Echo the lines unchanged, starting at the line that contains "for (const user" and stopping after the line that contains "user.is_active ? 'Yes'".
── Data excerpts ──
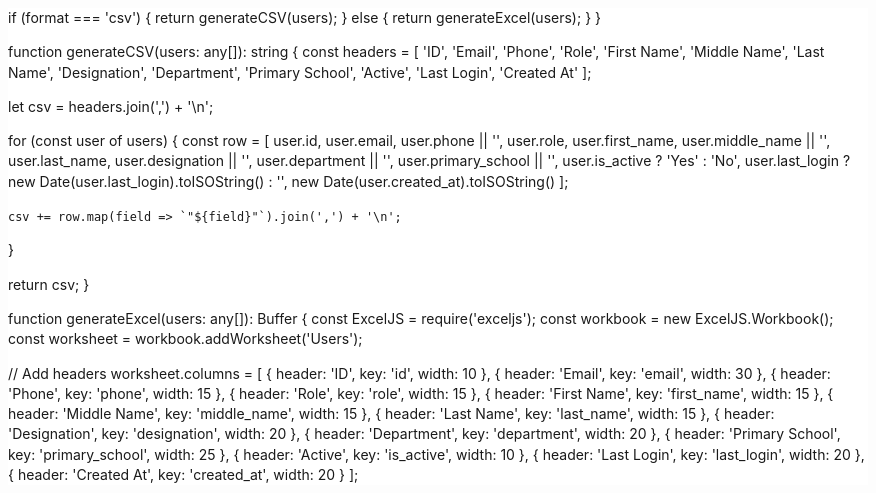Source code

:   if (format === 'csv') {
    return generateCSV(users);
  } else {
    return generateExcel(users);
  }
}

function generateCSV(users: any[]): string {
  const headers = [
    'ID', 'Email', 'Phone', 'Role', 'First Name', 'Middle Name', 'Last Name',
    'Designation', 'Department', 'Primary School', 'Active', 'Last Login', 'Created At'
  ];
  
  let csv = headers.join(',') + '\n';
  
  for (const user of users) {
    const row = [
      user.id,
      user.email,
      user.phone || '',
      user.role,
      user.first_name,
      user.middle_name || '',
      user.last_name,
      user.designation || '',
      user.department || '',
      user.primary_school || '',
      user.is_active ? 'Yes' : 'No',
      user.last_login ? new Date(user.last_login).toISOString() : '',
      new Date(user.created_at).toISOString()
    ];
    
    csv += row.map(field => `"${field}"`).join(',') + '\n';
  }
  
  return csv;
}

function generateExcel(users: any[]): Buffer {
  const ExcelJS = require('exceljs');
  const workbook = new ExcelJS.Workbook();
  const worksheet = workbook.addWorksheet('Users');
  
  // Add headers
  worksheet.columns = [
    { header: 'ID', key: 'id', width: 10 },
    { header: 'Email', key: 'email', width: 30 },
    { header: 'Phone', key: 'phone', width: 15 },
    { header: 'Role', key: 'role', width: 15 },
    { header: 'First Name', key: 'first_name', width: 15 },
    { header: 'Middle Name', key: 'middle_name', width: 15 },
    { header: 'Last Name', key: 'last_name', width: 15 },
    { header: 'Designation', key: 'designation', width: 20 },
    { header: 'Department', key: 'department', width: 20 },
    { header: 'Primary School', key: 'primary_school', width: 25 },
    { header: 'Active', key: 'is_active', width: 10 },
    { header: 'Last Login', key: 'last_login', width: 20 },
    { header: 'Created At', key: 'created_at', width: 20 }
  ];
───
── Data excerpts ──
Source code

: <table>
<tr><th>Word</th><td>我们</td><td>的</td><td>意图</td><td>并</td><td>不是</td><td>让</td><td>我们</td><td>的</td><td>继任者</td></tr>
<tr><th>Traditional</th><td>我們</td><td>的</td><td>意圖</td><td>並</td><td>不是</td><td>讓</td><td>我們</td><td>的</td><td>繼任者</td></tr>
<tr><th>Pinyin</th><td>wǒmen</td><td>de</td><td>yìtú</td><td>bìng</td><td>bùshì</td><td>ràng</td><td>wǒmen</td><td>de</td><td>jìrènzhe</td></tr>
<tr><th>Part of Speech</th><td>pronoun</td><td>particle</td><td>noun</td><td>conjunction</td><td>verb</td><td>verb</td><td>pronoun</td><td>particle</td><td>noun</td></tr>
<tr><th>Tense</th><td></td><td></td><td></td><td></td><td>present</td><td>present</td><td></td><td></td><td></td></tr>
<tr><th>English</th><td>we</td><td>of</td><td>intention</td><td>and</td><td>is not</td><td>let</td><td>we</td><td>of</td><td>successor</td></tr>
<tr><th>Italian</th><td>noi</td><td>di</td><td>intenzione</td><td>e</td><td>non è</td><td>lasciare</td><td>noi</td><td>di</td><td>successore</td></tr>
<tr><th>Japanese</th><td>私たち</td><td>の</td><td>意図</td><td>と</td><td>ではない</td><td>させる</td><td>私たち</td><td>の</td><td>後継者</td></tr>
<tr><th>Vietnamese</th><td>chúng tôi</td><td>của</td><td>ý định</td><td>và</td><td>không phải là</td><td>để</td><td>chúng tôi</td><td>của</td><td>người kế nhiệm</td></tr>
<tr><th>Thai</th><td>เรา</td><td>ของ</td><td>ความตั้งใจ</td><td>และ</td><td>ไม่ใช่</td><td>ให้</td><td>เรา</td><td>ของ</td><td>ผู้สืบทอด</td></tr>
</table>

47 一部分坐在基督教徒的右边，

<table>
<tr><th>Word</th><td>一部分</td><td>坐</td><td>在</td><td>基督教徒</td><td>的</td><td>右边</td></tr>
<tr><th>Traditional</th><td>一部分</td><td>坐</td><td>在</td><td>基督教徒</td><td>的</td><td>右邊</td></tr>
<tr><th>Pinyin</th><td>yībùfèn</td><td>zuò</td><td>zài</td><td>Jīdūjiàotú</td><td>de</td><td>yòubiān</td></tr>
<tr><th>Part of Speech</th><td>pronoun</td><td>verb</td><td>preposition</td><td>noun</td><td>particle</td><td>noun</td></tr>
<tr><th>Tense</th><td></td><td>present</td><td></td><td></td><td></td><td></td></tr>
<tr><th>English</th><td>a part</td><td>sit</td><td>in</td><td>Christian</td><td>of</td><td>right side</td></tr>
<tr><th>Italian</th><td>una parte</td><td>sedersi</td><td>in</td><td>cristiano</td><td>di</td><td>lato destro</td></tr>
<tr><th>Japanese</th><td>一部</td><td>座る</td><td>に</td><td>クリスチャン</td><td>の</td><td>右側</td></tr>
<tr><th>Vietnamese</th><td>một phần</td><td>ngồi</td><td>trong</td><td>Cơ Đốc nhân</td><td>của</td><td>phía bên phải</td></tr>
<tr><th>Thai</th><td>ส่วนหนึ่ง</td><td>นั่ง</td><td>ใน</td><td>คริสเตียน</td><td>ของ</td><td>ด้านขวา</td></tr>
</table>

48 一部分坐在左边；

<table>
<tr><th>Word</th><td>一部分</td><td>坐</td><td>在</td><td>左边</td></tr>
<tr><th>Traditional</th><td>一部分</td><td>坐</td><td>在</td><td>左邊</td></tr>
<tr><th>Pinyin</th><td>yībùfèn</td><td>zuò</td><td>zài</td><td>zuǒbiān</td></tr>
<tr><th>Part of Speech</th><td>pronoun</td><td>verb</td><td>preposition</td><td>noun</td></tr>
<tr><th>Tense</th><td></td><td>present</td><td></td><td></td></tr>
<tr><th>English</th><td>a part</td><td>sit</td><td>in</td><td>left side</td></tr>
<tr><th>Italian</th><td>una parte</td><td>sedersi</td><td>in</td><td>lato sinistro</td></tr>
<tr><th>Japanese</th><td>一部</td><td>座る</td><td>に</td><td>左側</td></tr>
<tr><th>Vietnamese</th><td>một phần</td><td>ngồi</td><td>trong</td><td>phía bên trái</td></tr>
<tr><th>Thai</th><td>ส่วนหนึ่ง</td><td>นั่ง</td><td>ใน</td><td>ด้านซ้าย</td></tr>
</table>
───
◆ Response to this task
  for (const user of users) {
    const row = [
      user.id,
      user.email,
      user.phone || '',
      user.role,
      user.first_name,
      user.middle_name || '',
      user.last_name,
      user.designation || '',
      user.department || '',
      user.primary_school || '',
      user.is_active ? 'Yes' : 'No',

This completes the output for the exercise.